## BLOCO DE TEXTO
+-------+
27 de outubro de 2010

"Manifesto em defesa da democracia"


Há poucos dias, em 22 de setembro, um grupo de notáveis, daqueles homens que costumam honrar os países onde vivem, divulgou o "Manifesto em defesa da democracia". Assinado por pessoas como Hélio Bicudo, Dom Paulo Evaristo Arns, Ferreira Gullar, Miguel Reali Jr., José Carlos Dias, Henry Sobel e outros. Eles alertavam para o risco que corremos de aviltar a democracia representativa, substituindo-a por uma espécie de ditadura sindical onde os poderes da República seriam sufocados pelo Executivo.
+-------+
## PROBLEMA 1
Reproduza o trecho do bloco de texto que vai de "Há poucos dias, em" até "sufocados pelo Executivo.", substituindo "notáveis" por "intelectuais".
## PROBLEMA 2
Liste todas as pessoas que o bloco de texto nomeia como signatárias do manifesto.
+-------+
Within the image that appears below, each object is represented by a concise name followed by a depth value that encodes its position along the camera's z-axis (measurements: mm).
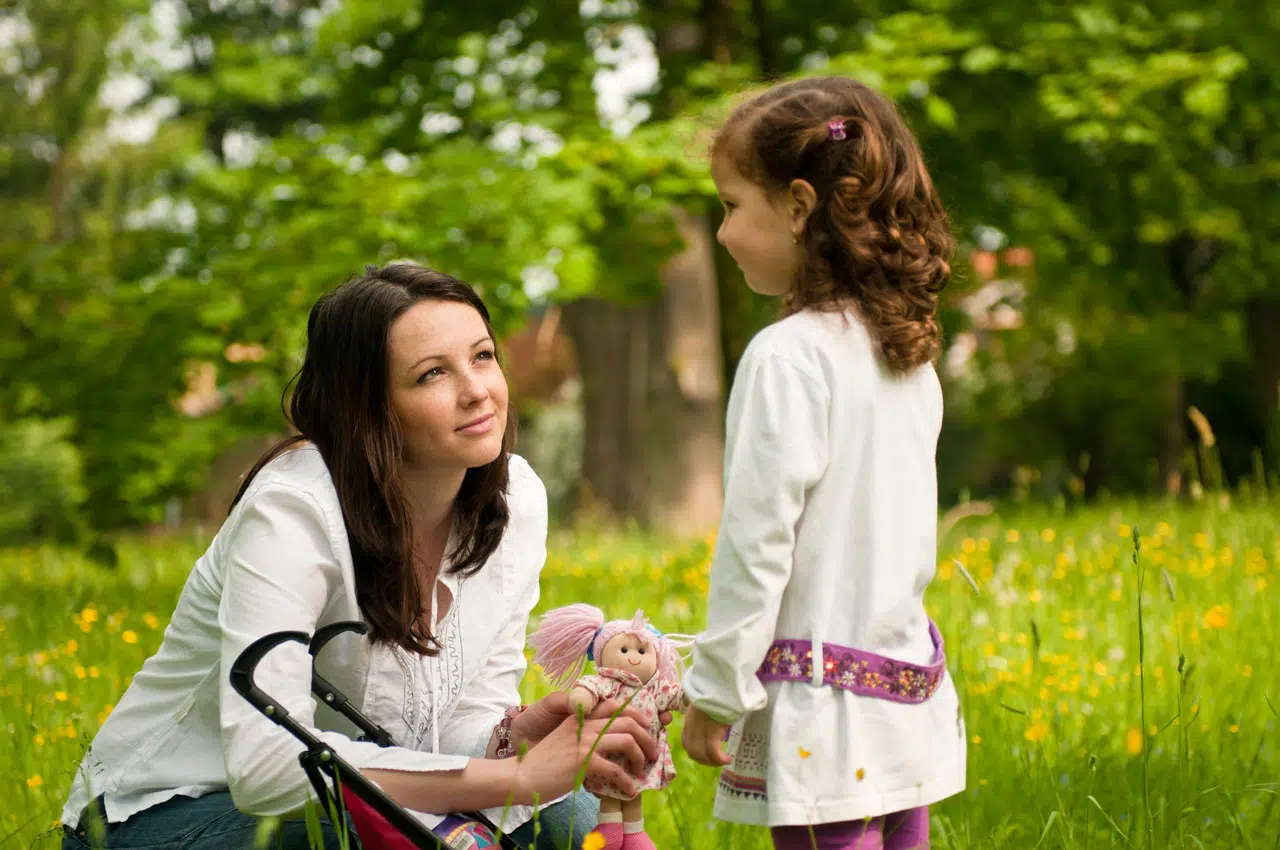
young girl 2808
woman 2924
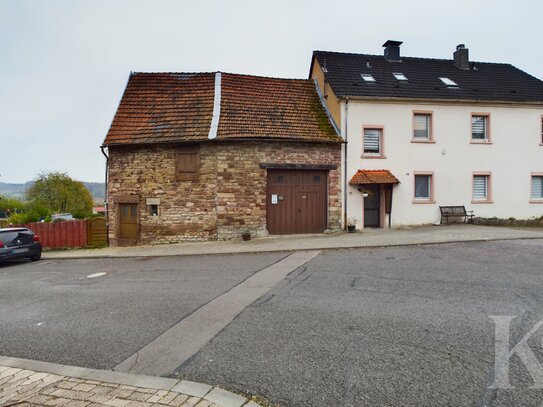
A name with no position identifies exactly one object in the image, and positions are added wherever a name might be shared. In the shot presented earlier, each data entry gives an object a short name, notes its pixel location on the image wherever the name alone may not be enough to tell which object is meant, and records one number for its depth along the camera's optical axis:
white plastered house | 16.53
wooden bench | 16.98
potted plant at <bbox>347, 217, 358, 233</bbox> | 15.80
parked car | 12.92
+-------+
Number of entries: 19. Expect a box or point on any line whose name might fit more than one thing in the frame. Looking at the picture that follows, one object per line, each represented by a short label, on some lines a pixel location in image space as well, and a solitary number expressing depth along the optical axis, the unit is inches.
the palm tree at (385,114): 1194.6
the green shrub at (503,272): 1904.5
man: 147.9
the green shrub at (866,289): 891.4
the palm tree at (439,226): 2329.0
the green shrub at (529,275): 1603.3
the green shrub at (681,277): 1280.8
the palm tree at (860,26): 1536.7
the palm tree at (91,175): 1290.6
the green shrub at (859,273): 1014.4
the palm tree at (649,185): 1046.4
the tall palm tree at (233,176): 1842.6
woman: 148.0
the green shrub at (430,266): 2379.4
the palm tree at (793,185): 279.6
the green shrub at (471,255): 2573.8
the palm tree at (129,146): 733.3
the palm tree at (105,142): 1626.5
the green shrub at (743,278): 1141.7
+-------+
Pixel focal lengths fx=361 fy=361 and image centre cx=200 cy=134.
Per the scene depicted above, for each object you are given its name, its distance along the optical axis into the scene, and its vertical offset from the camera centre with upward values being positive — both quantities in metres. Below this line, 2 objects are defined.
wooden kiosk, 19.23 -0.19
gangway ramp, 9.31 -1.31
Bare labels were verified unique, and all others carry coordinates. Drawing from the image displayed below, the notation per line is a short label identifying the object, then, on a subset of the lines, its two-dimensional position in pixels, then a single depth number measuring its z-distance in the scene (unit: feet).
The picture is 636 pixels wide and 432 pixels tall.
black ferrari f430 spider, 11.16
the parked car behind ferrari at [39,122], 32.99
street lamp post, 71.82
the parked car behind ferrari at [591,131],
+-------+
## ESPAÇO DE RESPOSTA 1
Há poucos dias, em 22 de setembro, um grupo de intelectuais, daqueles homens que costumam honrar os países onde vivem, divulgou o "Manifesto em defesa da democracia". Assinado por pessoas como Hélio Bicudo, Dom Paulo Evaristo Arns, Ferreira Gullar, Miguel Reali Jr., José Carlos Dias, Henry Sobel e outros. Eles alertavam para o risco que corremos de aviltar a democracia representativa, substituindo-a por uma espécie de ditadura sindical onde os poderes da República seriam sufocados pelo Executivo.

## ESPAÇO DE RESPOSTA 2
Hélio Bicudo, Dom Paulo Evaristo Arns, Ferreira Gullar, Miguel Reali Jr., José Carlos Dias e Henry Sobel.